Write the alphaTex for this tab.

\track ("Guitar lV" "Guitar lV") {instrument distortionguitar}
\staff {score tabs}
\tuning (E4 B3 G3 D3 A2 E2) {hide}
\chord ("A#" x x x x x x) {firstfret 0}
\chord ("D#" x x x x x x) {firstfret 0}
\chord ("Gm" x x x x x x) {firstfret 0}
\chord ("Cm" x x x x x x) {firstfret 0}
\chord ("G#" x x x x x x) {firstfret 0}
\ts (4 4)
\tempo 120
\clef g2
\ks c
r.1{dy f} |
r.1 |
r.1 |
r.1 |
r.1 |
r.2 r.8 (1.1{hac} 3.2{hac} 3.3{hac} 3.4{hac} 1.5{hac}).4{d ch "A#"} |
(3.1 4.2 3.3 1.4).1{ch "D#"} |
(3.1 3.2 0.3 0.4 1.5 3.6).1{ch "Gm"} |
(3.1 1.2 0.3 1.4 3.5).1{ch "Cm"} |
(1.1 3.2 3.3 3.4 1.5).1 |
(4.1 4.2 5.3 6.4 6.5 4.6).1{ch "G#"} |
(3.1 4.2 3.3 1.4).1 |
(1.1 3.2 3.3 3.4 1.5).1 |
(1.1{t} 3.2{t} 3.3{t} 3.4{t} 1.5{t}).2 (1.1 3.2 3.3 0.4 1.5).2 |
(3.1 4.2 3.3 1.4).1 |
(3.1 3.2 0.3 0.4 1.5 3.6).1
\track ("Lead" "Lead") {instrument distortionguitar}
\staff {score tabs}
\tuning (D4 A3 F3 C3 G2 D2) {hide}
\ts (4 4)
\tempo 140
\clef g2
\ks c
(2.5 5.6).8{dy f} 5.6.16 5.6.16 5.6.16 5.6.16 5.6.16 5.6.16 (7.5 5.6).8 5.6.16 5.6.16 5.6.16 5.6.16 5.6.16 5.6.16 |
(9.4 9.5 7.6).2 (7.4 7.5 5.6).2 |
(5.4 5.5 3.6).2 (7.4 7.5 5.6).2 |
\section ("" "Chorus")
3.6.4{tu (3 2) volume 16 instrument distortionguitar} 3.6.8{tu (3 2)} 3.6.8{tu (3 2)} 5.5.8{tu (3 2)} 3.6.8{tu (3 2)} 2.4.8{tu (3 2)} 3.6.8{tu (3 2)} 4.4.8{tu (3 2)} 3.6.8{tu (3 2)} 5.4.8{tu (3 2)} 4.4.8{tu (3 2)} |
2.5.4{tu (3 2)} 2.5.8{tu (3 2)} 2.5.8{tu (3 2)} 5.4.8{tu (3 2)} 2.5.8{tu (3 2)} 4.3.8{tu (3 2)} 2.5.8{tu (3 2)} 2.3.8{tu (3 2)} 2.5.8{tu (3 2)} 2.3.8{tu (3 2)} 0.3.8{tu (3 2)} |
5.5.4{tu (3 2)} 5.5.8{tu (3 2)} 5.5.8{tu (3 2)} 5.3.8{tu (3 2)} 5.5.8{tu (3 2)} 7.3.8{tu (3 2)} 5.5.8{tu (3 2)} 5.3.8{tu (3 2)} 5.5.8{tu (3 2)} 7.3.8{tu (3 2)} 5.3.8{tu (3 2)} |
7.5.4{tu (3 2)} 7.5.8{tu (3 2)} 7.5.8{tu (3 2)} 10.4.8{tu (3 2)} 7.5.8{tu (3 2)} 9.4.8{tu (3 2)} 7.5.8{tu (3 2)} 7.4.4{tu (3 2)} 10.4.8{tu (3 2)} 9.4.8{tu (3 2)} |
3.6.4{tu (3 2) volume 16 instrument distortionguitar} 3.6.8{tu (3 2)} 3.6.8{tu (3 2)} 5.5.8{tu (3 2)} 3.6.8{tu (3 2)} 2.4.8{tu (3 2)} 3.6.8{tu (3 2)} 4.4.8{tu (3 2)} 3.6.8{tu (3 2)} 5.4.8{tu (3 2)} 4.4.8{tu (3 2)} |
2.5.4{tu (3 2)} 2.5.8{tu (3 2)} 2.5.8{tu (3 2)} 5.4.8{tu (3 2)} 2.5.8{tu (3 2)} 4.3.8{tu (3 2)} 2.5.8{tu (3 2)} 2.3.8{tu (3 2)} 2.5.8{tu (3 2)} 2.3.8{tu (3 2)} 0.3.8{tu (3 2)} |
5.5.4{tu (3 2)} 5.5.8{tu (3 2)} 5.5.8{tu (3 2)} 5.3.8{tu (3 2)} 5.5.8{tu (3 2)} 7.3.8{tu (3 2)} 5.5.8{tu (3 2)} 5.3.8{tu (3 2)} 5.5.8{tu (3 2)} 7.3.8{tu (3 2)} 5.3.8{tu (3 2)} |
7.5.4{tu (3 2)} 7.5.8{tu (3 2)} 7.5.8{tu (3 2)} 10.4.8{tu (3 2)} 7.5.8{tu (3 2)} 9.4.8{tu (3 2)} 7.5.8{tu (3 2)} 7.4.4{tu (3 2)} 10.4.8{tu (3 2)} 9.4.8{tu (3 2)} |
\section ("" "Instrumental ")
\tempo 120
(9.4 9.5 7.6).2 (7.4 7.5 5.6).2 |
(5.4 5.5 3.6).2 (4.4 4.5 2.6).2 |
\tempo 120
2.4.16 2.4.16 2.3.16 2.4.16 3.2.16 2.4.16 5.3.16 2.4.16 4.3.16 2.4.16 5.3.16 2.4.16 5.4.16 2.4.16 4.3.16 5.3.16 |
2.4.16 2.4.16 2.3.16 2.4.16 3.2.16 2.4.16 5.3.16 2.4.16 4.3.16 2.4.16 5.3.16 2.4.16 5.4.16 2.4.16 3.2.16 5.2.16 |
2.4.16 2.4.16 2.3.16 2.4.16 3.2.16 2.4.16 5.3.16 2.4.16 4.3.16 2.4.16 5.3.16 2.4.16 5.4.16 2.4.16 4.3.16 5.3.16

■ **EXERCISE DETAILS**: Return every line of the records that contains the string "tuning", matching case.

■ **SOLUTION**:
\tuning (E4 B3 G3 D3 A2 E2) {hide}
\tuning (D4 A3 F3 C3 G2 D2) {hide}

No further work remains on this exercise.